As you probably noticed by now, there’s a terribly annoying coincidence between the themes treated in the album and those that are most commonly present in social media posts. The obvious conclusion here? Anyone could have written these songs. And I don’t mean it as a sort of “Anyone can cook” Ratatouille-like motto about how anyone can create art. I actually mean that these songs were seemingly written by someone with absolutely no talent in songwriting whatsoever. However important the issues at hand may be, it’s as exhausted and hackneyed as those same click bait think pieces about self-help, politics, and injustice that get regurgitated day in and day out. As opposed to the Cristóbal Briceño school of political songwriting, Residente shows no depth, no shading, and no sharpness in his lyrics, only the summarized detritus of what anyone with access to the internet already knows.
There’s really not much to like in Multi_Viral, except for maybe a couple of songs. “Adentro” starts as an interesting diss of gangsta rap violent poserism and, although it starts veering toward emotional human inequalities exposure, its final verse sees Residente reflecting on his own past mistakes and present weaknesses (regretting buying a Maserati, being loud-mouthed, and the decline of his sexual performance). It’s a slick verse that’s classic Residente at his most introspective and vulnerable yet. And then there’s another brief moment of flair a few tracks later in “Fuera de la Atmósfera del Cráneo.” Visitante shines with a really cool guitar-driven beat and PG-13 also takes the spotlight with a beautifully sung hook. It’s a track that feels both deliciously funky and irresistibly catchy in what ends up being the album's only truly good beat.

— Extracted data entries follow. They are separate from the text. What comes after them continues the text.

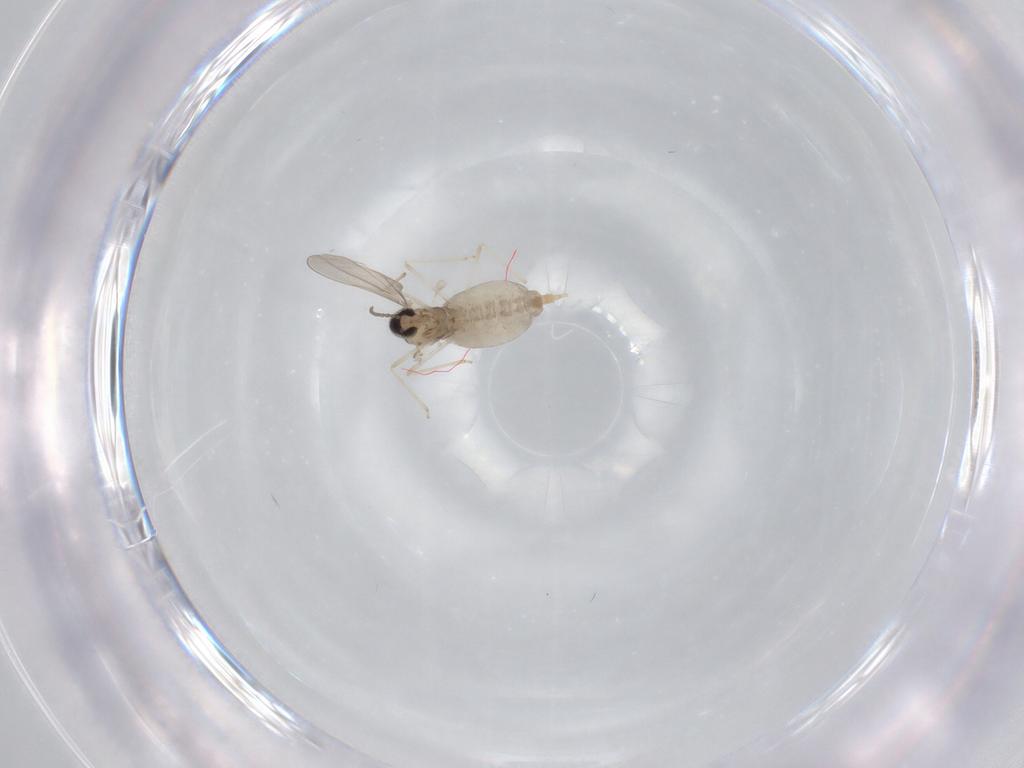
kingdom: Animalia
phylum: Arthropoda
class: Insecta
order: Diptera
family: Cecidomyiidae
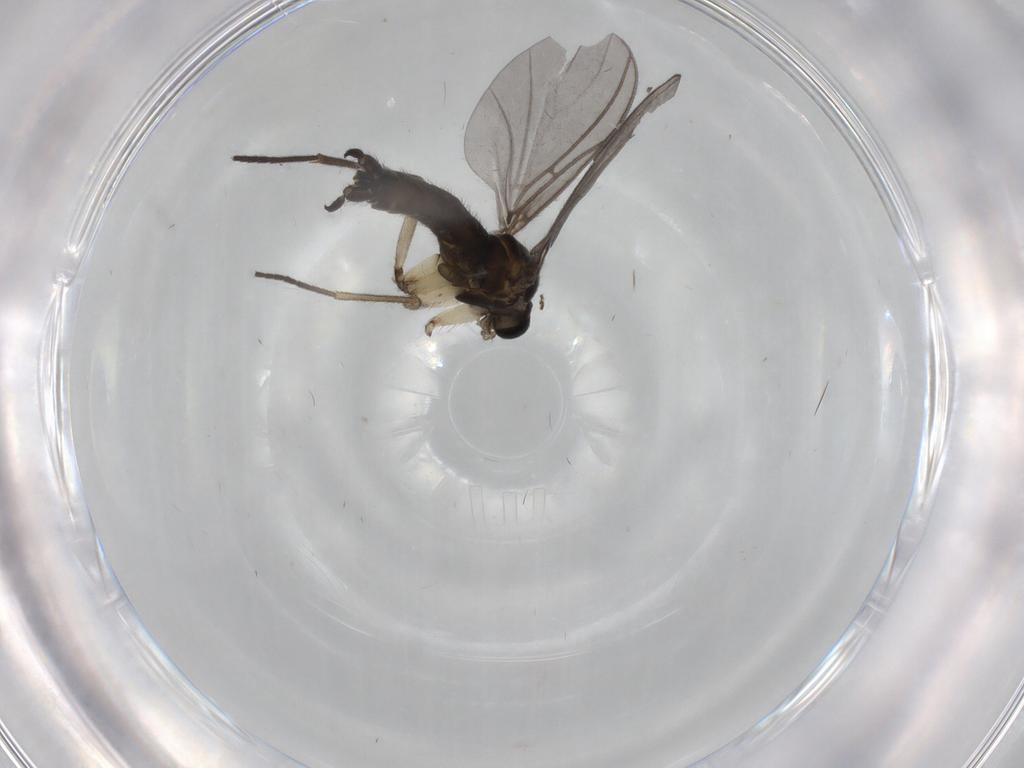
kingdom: Animalia
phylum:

As a critic, I have to ask, how does one not end up looking like an insensitive asshole when panning an album whose main purpose is inducing positive change for humanity? Perhaps that’s precisely the problem. In mistaking artistry for activism, Calle 13 have reduced their scope exclusively to what words can accomplish, thus neglecting how music functions as a coalescence of words, sounds, and melodies (“Digo más con mis palabras que con tu teoría y solfeo”). Residente’s sexual metaphors and Visitante’s club trashing beats, which made up most of their first records, still sound infinitely better than anything in Multi_Viral. I’ll take a good song about pussy poppin and poppin molly over anything on this record, so yeah, maybe I am an asshole. Residente used to be an asshole too, and we liked him way better back then. He was great at rapping about the simple pleasures of life, and his best songs sounded like the kind of simple pleasure that comes to define all great popular music. If anything, Multi_Viral is Calle 13's failure at transitioning from pop stars to larger-than-life politically engaged musicians.